В театре пахло бенефисом. Сам губернатор обещал почтить «театральную именинницу», вручая ей сотенную за ложу.
Уборная торжествующей Киски была битком набита. Здесь был и липкий, как сахар, белобрысый рецензент «Захолустья», и предводитель, и влюбленный Томилин, и наконец, сам Илья Исаевич, сиявший улыбкой и орденами.
Сама именинница в коротеньком платьице, уже готовая к 1-му действию, казалась прехорошенькой девочкой. Она и подделывалась под этот тон, играла глазками, наивничала и, в общем, была прелестна.
— Вы уж поддержите, господа! — по-детски складывая ручки, просила она.
— Ну, еще бы, божественная, мозоли нахлопаем.
— А подношения есть? — лукаво прищурилась Киска.
— Весь оркестр завален, чуть будку не сбили с места. Ванька и то жалуется, что ему лысину пробьют, — шутил «сам», довольный бенефисом.
— Ах, вы милый! — подпрыгнула она и сочно чмокнула его в самые губы.
— Раз! — засмеялся остановившийся на пороге Горский.
— Мамочка, нельзя. Отвернись, сахарный. Ведь случай-то такой! Ради случая можно.
— Да вы не беспокойтесь, Илья Исаевич, он не ревнует, — не совсем искренне засмеялась Танина.
— Ну-у?
— В примадонну врезался! Ей-Богу…
— Ну, это уж не годится — обижать Кисоньку, — нежно протянул председатель и шокированный и задетый в одно и то же время пикантной разнузданностью Кис-Кис.
— И не обидит, Вадим Павлович… Не заплачу: другие найдутся… «Новый поклонник его мне заменит, горе ему же, мне что ж за беда!» — лихо пропела Киска, играя разгоревшимися глазами.
— Браво! Браво! — вторили мужчины, окружившие эту маленькую, соблазнительную в своем задоре женщину.
Но Горский ничего не замечал, казалось…
Раздался 1-ый звонок. Он прошел в уборную Ратмировой…
— Ольга Павловна, можно?
— Входите.
Она сидела у зеркала, тоже готовая к выходу с ролью в руках.
Он окинул ее опытным взглядом и тотчас же понял, что такая, как она, чистая и хорошая, для роли не годится.
— Что, не то? — угадав его мысль, спросила она тревожно.

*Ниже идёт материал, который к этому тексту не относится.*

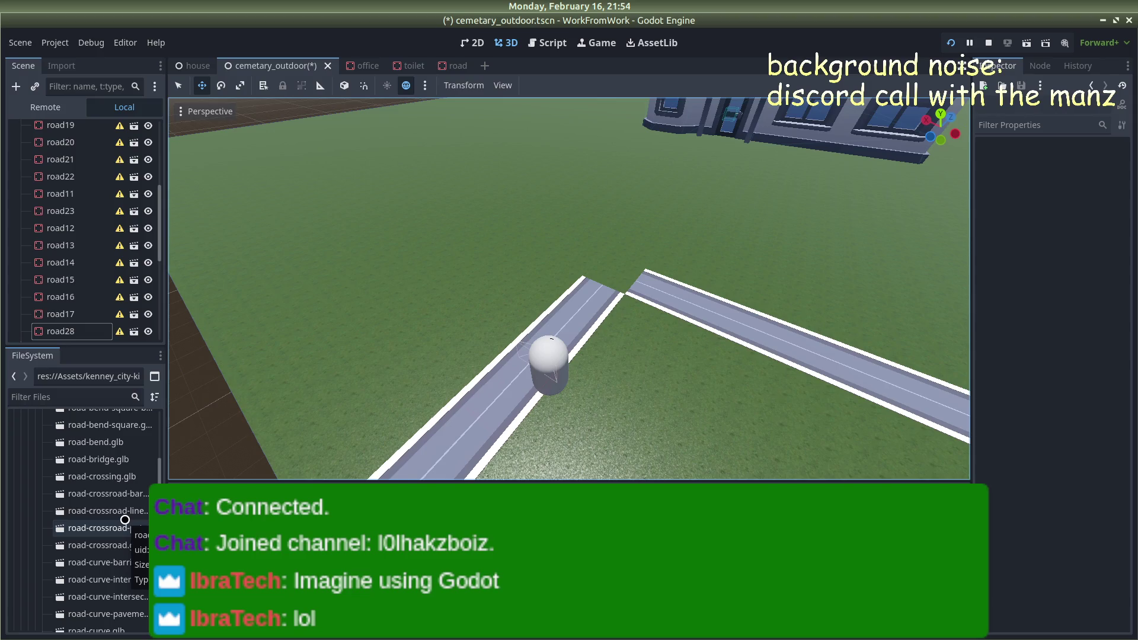
{"action": "scroll", "coordinate": [121, 510], "scroll_direction": "down", "scroll_amount": 3}
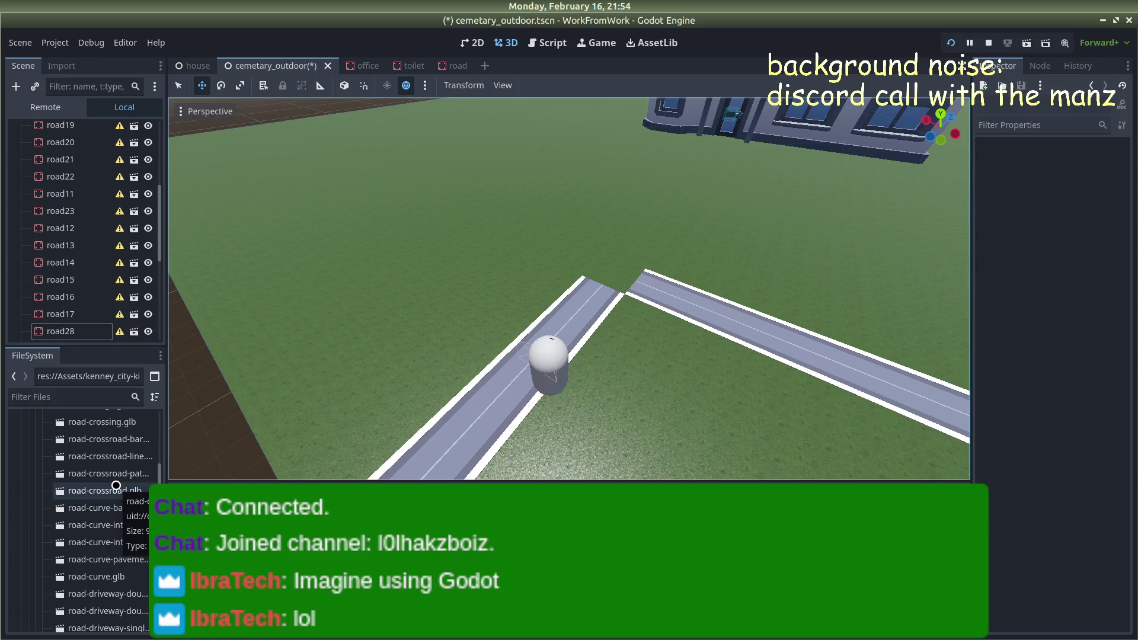
{"action": "scroll", "coordinate": [95, 485], "scroll_direction": "down", "scroll_amount": 10}
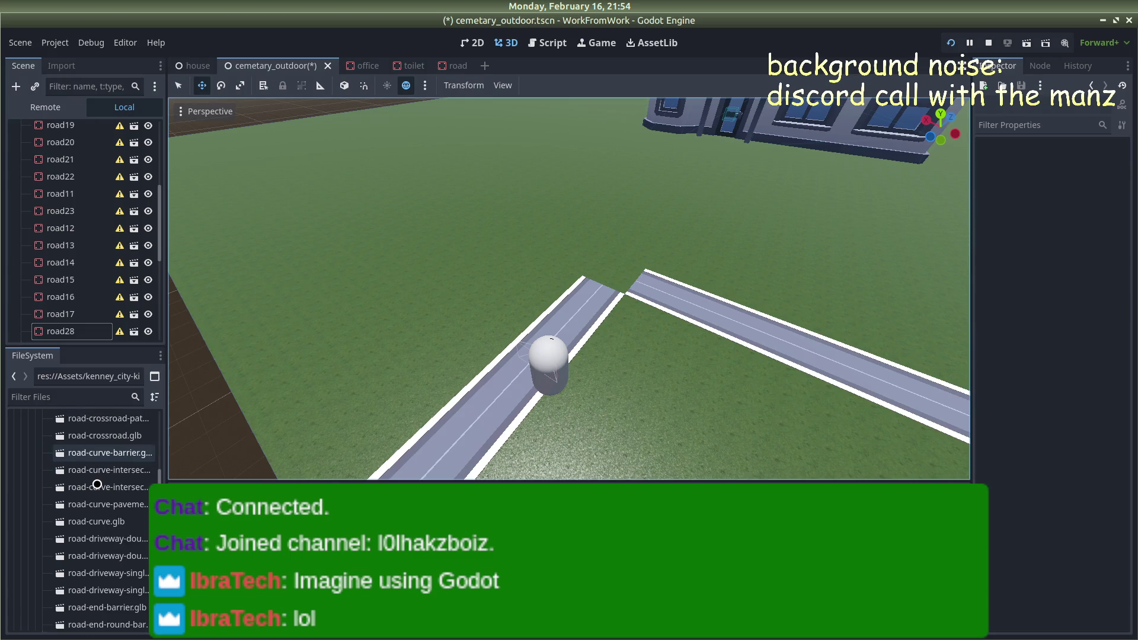
{"action": "scroll", "coordinate": [90, 486], "scroll_direction": "down", "scroll_amount": 3}
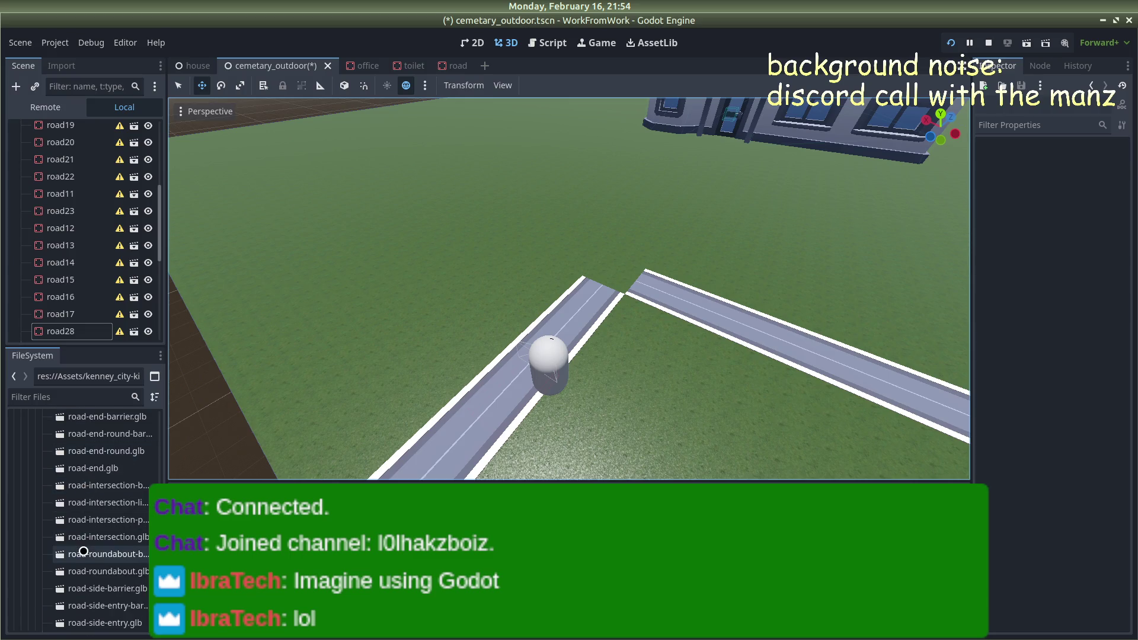
{"action": "scroll", "coordinate": [109, 500], "scroll_direction": "down", "scroll_amount": 6}
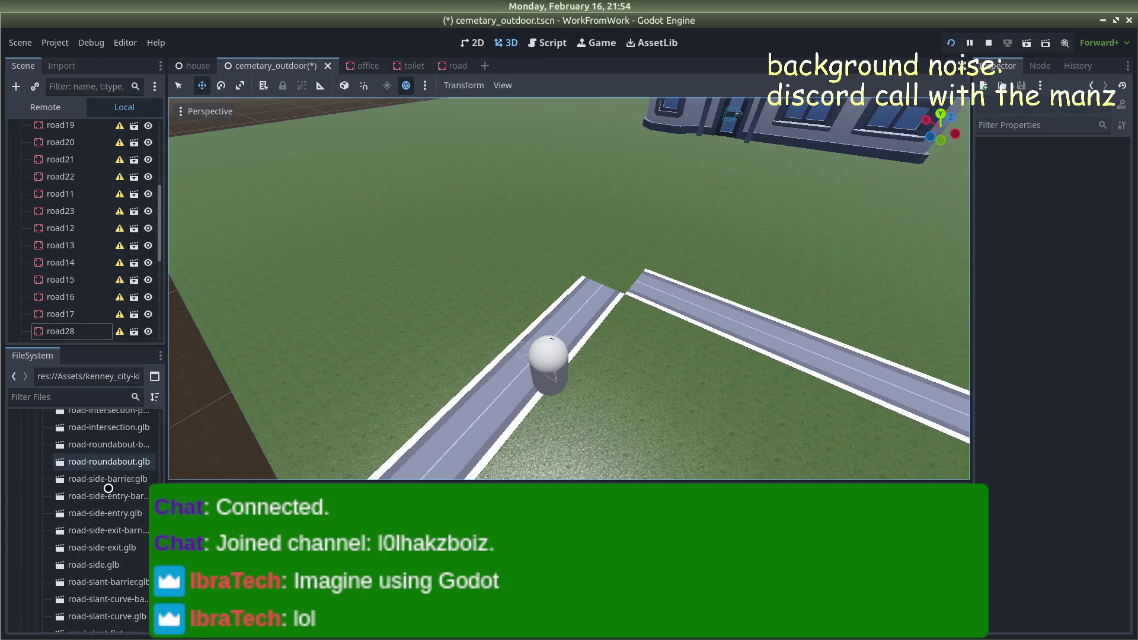
{"action": "scroll", "coordinate": [108, 491], "scroll_direction": "down", "scroll_amount": 18}
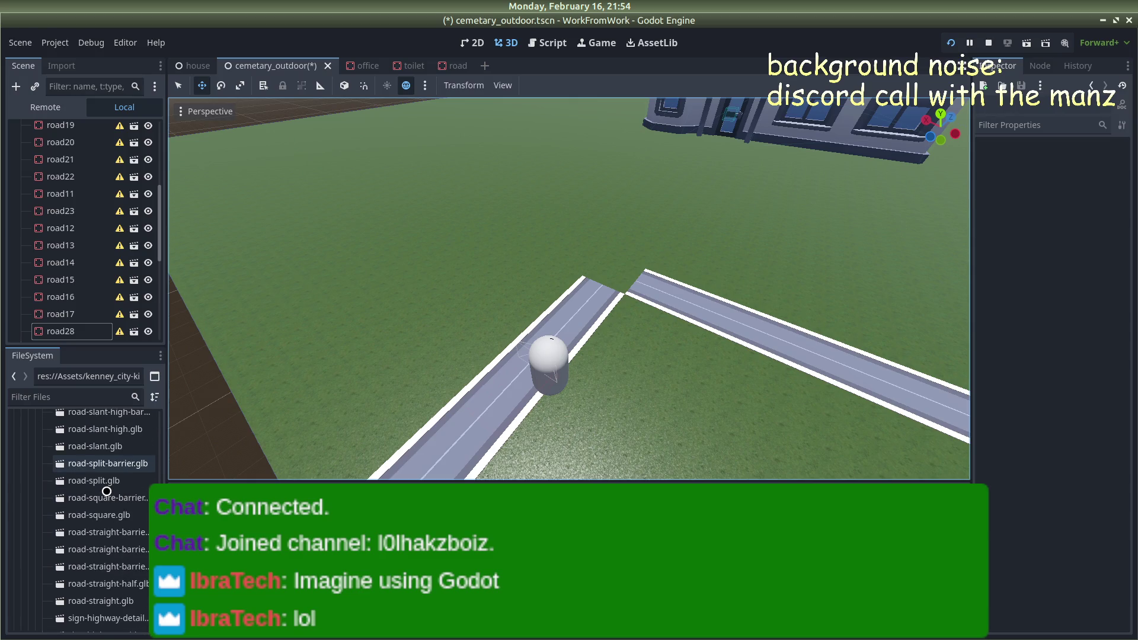
{"action": "scroll", "coordinate": [107, 492], "scroll_direction": "down", "scroll_amount": 3}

— Не то, голубушка. Перцу в вас нет, — сознался он чистосердечно.
— Чего?
— Перцу!
Он засмеялась.
— Это как у Таниной?
— Как у Таниной.
— И непоправимо?
— Вы не рассердитесь, если я предложу вам выпить для храбрости и удали.
— Нет, не рассержусь. И вы думаете, это поможет?
— Попробуем.
Он крикнул проходившего бутафора, приказав ему принести в уборную бутылку шампанского.
Первый же бокал ударил ей в голову. Она не привыкла пить.
— Противно? — засмеялся он, видя, как забавно морщит она свой тонкий носик.
— Нет, ничего… Только вся роль из головы выскочила.
— Это только до выхода. На сцене заговорите. И что у вас за скверная привычка, барышня, зубрить роли в зубрежку? — сказал он и взял ее за руку.
— Что поделаешь, — школа! — как то виновато улыбнулась она и руки не отдернула против обыкновения.
Они помолчали.
В уборную заглянули две маленькие актрисы на «выходные» роли, хихикнули и скрылись.
И вдруг весь страх Ольги прошел и заменился каким-то необузданным весельем. В голове шумело. Горский — такой красивый с темной, замечательно шедшей к нему «наклейкой» и в светлом паре — ей ужасно нравился сегодня. И потом он так откровенно любовался ею.
Его горячий взгляд, обнимающий ее фигуру и смущал, и радовал ее.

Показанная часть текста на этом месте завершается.